Since so many movies are shot in 2.35:1 or 1.85:1, why did they choose
1.77:1 (aka 16:9)?

Personally, I'd rather have had a 2.35:1 screen and have small bars on the left
and right for other movies than still have smaller letterboxing when I watch
a 2.35:1 movie on my HDTV.

So, anyone know why this was picked?

Will Repair
04-20-2004, 12:51 PM
Went Googling for "16:9 aspect ratio reason ATSC" and got many reasons.

BwanaBob
04-20-2004, 01:17 PM
I googled as you suggested and got nothing satisfactory.

Best answer was because that's Japan's HDTV aspect ratio. Soooo-
this begs asking, why did Japan choose this?

One site implied that it was a compromise between 4:3 and 2.35:1.

What the fuck for? In a few years time - nothing will be shot in 4:3, so why
care if old TVs shows will have the grey boxes on left/right.

They should have at least gone to 1.85:1 since that indeed seems to be the
ratio used by most films.

Bytegeist
04-20-2004, 01:19 PM
It seems to have been a compromise between movie makers and television engineers. There's a brief summary of the history of this decision at least as it played out in the United States both here (http://www.fcc.gov/Bureaus/Mass_Media/Notices/fcc96207.txt) and here (ftp://www.fcc.gov/pub/Bureaus/Mass_Media/Orders/1996/fcc96493.txt). In particular I found the following:


51. There also has been objection from cinematographers to the 16:9 aspect ratio contained in the ATSC DTV Standard. They are concerned that the proposed Standard may limit broadcasters' ability to display the full artistic quality of their work. The American Society of Cinematographers has expressed the belief that the 16:9 ratio would leave digital television unable "to properly display a large portion of the largest existing library of programming." It suggests, instead, that HDTV be displayed in a 2:1 aspect ratio. That standard "would allow previous material to be faithfully displayed in its original aspect ratio with insignificant letterboxing" and is attractive to cinematographers for future feature and High Definition production.

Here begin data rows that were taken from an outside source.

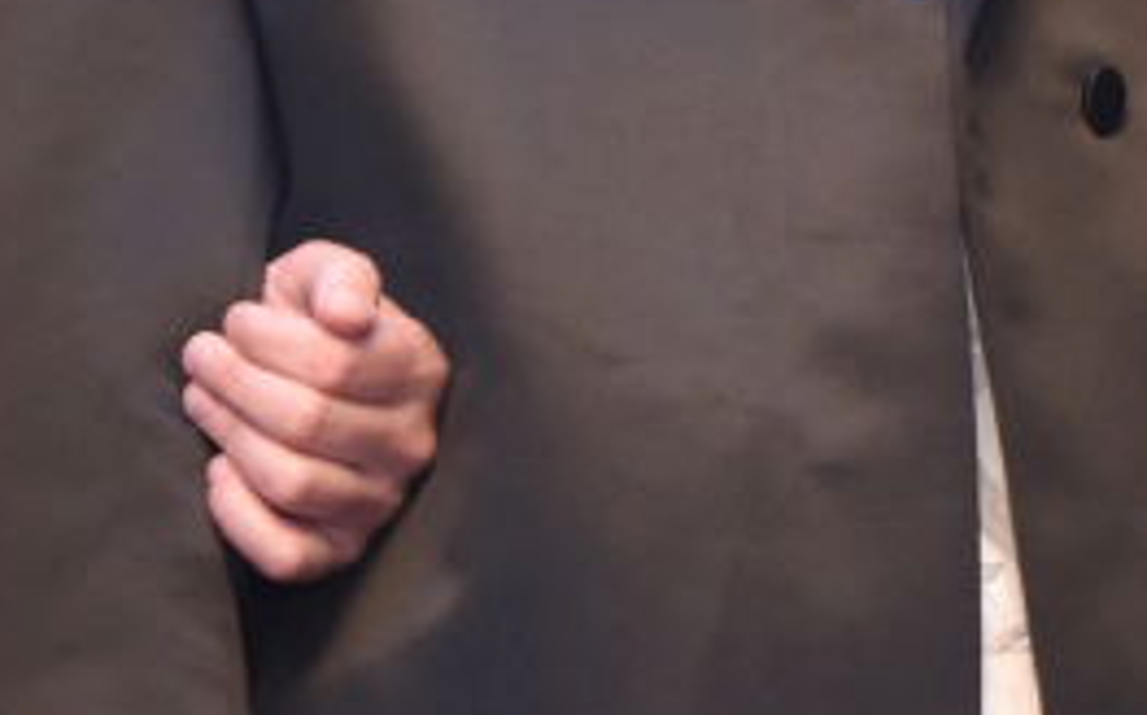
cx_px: 785
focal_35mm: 246
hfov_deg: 8.5
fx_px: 7685
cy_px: -599
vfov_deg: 5.2
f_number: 5.6
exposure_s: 1/100
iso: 1250
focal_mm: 62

52. In reply, the Society of Motion Picture and Television Engineers (SMPTE) states that the 16:9 aspect ratio was established by the SMPTE Working Group on High Definition Electronic Production in 1985 on the basis of studies of the requirement for both motion picture and television production. All meetings of the group, SMPTE notes, were open and well publicized. Moreover, it states that the value of 16:9 for aspect ratio was decided upon only after long debate and that "due consideration was given to the then current practices both in North America and around the world." That aspect ratio, it continues, has been adopted internationally in the International Telecommunications Union for HDTV and for EDTV in Europe and Japan. SMPTE states that it has been demonstrated that there is no difficulty in accommodating program material or motion picture films of any reasonable aspect ratio within the 16:9 format either for production and post-production, distribution or display. Material originally composed for a 2:1 aspect ratio, it continues, could be accommodated by leaving 11% of the vertical space unused.

My googling (admittedly brief) did not turn up a reason why the particular exact ratio of 16:9 was chosen. It might be because it has a nice relationship with the legacy ratio of 4:3. Namely, cropping/letterboxing between the two formats results in a simple fraction of the screen (one-third or one-fourth) being omitted or padded with black.

Bytegeist
04-20-2004, 01:28 PM
This (http://www.tvtechnology.com/features/Tech-Corner/f_technology_corner.shtml) also sheds a little light:

The earliest commercial HDTV format, the Japanese Hi-Vision system, originally had an aspect ratio of 15:9 (1.67). It was subsequently agreed, based on work that was probably originally done at RCA Laboratories in the early 1980s, that the ratio of 16:9 (1.78) was a better choice, as it is directly scaled from 4:3 by squaring that ratio. To date, the 16:9 aspect ratio is still the only HDTV standard that is agreed upon throughout the world, being standardized by the International Telecommunications Union. The ITU also amended Recommendation 601, the component digital standard for standard-definition video, to include the 16:9 aspect ratio.